Tribeca Talks Master Class: CNN Films Capture Reality

Tribeca Talks

Unknown Premiere

60 MINUTES |

TRIBECA TALKS MASTER CLASS: CNN FILMS CAPTURE REALITY

Nonfiction filmmaking has truly revolutionized itself in recent years through its visual language as it brings audiences stories which often seem too bizarre to be true. Leading documentary filmmakers expose how they choose their subjects and capture real life in new and innovative ways to shape the final story.
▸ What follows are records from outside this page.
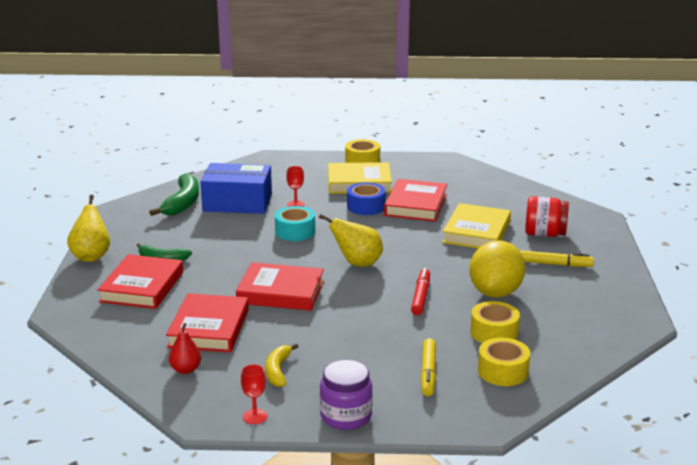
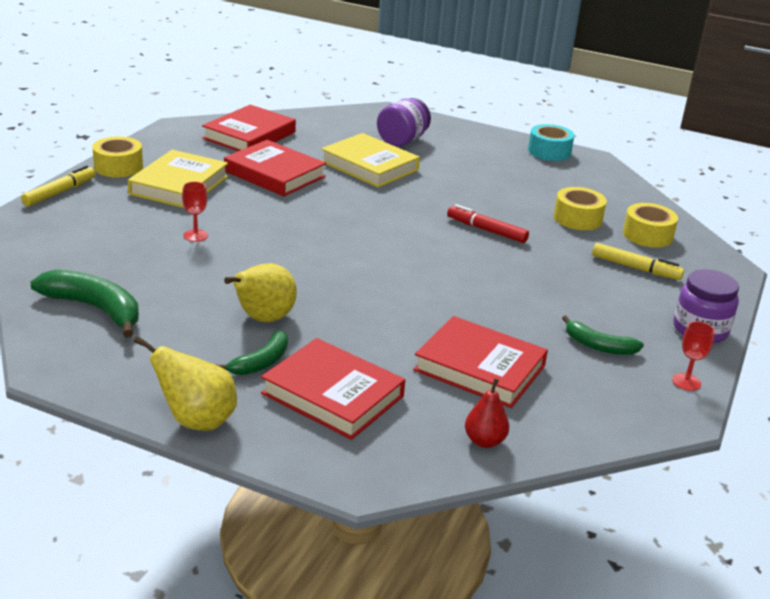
camera: 70 degrees left, 5 degrees up
red pear [169,323,201,374] -> red pear moved to [465,378,509,448]
blue box [200,163,272,214] -> none
red book [236,262,324,311] -> red book moved to [202,105,296,151]
yellow banana [265,343,299,387] -> green banana [562,316,644,355]
turquoise tape [275,206,315,241] -> turquoise tape moved to [528,124,574,161]
yellow pear [319,214,383,267] -> yellow pear moved to [224,263,297,322]
blue tape [347,182,386,215] -> none
yellow lemon [469,241,525,298] -> none
yellow marker [520,250,594,267] -> yellow marker moved to [21,165,96,206]
red jar [525,196,569,237] -> purple jar [377,98,431,147]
Panelists include Bobby Fischer Against the World director Liz Garbus, Big Men Director Rachel Boynton, and God Loves Uganda director Roger Ross Williams. Moderated by film critic Eric Hynes.

Rachel Boynton
Rachel is an award winning producer and director. She produced and directed the feature-length documentary Our Brand Is Crisis, filming for three years on two continents. Winner of the International Documentary Association’s Best Feature Documentary Award and nominated for an Independent Spirit Award, it screened at multiple festivals worldwide, aired internationally on the BBC, HBO Latin America, ARTE, VPRO, and the CBC among others, and was televised in the United States on The Sundance Channel. Currently George Clooney’s company, Smokehouse, plans to remake Our Brand Is Crisis as a fiction feature. Most recently, Rachel produced and directed the feature documentary Big Men (TIFF 2013), which was theatrically released in the US in 2014, broadcasted in numerous countries worldwide and aired on POV in the United States.

Liz Garbus
Academy Award-nominated and Emmy Award-winning producer/director Liz Garbus is one of America’s prominent documentary filmmakers. Her first film, The Farm: Angola, USA, won the Sundance Grand Jury Prize in 1998 and was nominated for an Oscar in 1999. After The Farm’s success, Garbus co-founded Moxie Firecracker Films with producer/director Rory Kennedy. Recent films include the Emmy-nominated Bobby Fischer Against the World, Love, Marilyn, and several HBO docs, including The Nazi Officer’s Wife, There’s Something Wrong with Aunt Diane, and A Good Job: Stories of the FDNY. Her latest film, What Happened, Miss Simone, released by Netflix, opened the 2015 Sundance Film Festival.

Roger Ross Williams
Roger Ross Williams won the 2010 Academy Award for his documentary short Music by Prudence. God Loves Uganda, his latest feature film premiered at Sundance and was short-listed for a 2014 Academy Award®. His latest projects include a feature documentary based on Pulitzer Prize winning author Ron Suskind’s latest book Life Animated, a film for CNN Films, and a narrative feature.

Eric Hynes
Eric Hynes is a New York based film critic and reporter whose outlets include The New York Times, TimeOut New York, Rolling Stone.com, Film Comment, Slate, the Village Voice, Cinema Scope, and Indiewire. A longtime staff writer for the online film journal Reverse Shot, Eric also hosts the Reverse Shot Talkies video series. In 2013, he was the first writer-in-residence for Columbia, Missouri’s RagTag Cinema and the True/False Film Festival, authoring a monograph about creative nonfiction films from 1960s New York.